He has published widely across scoping reviews, systematic reviews, participatory methods, and mixed‑methods evaluations. His combined background in psychology, and social work practice equips him with the insight, methodological expertise, and leadership capacity to drive this project forward and deliver high‑impact, evidence‑informed outputs.
Professor Catherine Darker (Trinity College Dublin) is Professor of Health Services Research and a Chartered Health Psychologist with over two decades of experience in implementation science, behavioural medicine, and health services research. She coordinates Ireland’s first Postgraduate Certificate in Implementation Science, leading national capacity‑building in implementation theory, frameworks, and evaluation methods. Professor Darker has secured more than €3.7 million in competitive funding across 19 studies, including the HRB VISTA Programme (2023–2027) and the HRB Evidence for Policy INsPIRE project (2025–2028). She has led HSE‑funded process evaluations of National Clinical Programmes and the Early Intervention in Psychosis Model of Care, applying CFIR and ERIC frameworks to Irish service contexts. With over 100 peer‑reviewed publications, senior‑author contributions in leading journals, and invited keynote addresses for the Department of Health and international conferences, she is recognised for advancing theory‑informed implementation and participatory research. Her leadership roles within the European Implementation Collaborative, the Implementation Network of Ireland and Northern Ireland, and editorial boards further evidence her academic standing. In this project, she will co‑develop contextual analysis tools, support participatory co‑design, and ensure findings are translated into actionable blueprints for national scale‑up.

Text pulled from each page:
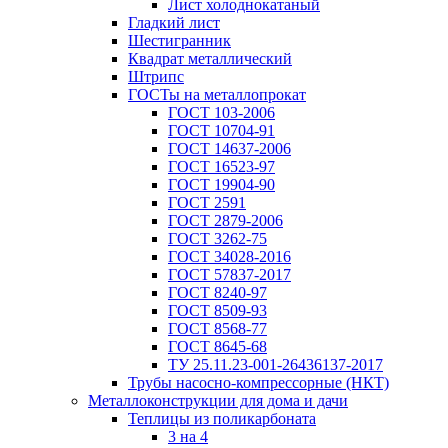
Лист холоднокатаный
Гладкий лист
Шестигранник
Квадрат металлический
Штрипс
ГОСТы на металлопрокат
ГОСТ 103-2006
ГОСТ 10704-91
ГОСТ 14637-2006
ГОСТ 16523-97
ГОСТ 19904-90
ГОСТ 2591
ГОСТ 2879-2006
ГОСТ 3262-75
ГОСТ 34028-2016
ГОСТ 57837-2017
ГОСТ 8240-97
ГОСТ 8509-93
ГОСТ 8568-77
ГОСТ 8645-68
ТУ 25.11.23-001-26436137-2017
Трубы насосно-компрессорные (НКТ)
Металлоконструкции для дома и дачи
Теплицы из поликарбоната
3 на 4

TASKS TO COMPLETE:
a – According to the researcher profiles, what postgraduate program in Ireland does Professor Catherine Darker coordinate?
b – Pick up the researcher profiles right after the last sentence shown and write the next part.
These lines come from a different source than the profile text.

RESULTS OF THE TASKS:
a – Ireland's first Postgraduate Certificate in Implementation Science.

b –
Professor Mary Clarke (RCSI School of Population Health) Professor Clarke has over two decades of engaged psychiatric epidemiology research and leadership. She has been principal investigator on grants totalling €11,316,926 and published over 150 peer-reviewed papers. MC is PI and National Director of the SPHeRE Programme https://www.sphereprogramme.ie/ which was refunded by the HRB in 2022 (€6 million, 2022-2030). The programme has to-date graduated 129 PhD students and will have graduated an additional 60+ PhD students by 2030. SPHeRE alumni have gone on to play key roles in the population health, policy and health services system in Ireland. Professor Clarke has supervised 9 PhDs to completion across the disciplines of psychiatry, psychology, epidemiology, social work, biostatistics and currently supervises 4 PhD students in public health, psychology, psychiatry, occupational therapy. MC has also supervised a number of postdoctoral students who have successfully stayed in academia and gained tenured positions.
Together, Dr. Maddock, Professor Darker and Professor Clarke provide complementary expertise in clinical practice, housing and mental health policy, implementation science, psychiatric epidemiology and health services research. Their combined supervision guarantees that the project will remain methodologically rigorous, policy‑relevant, and grounded in best practice, while offering the Scholar exceptional mentorship and training opportunities.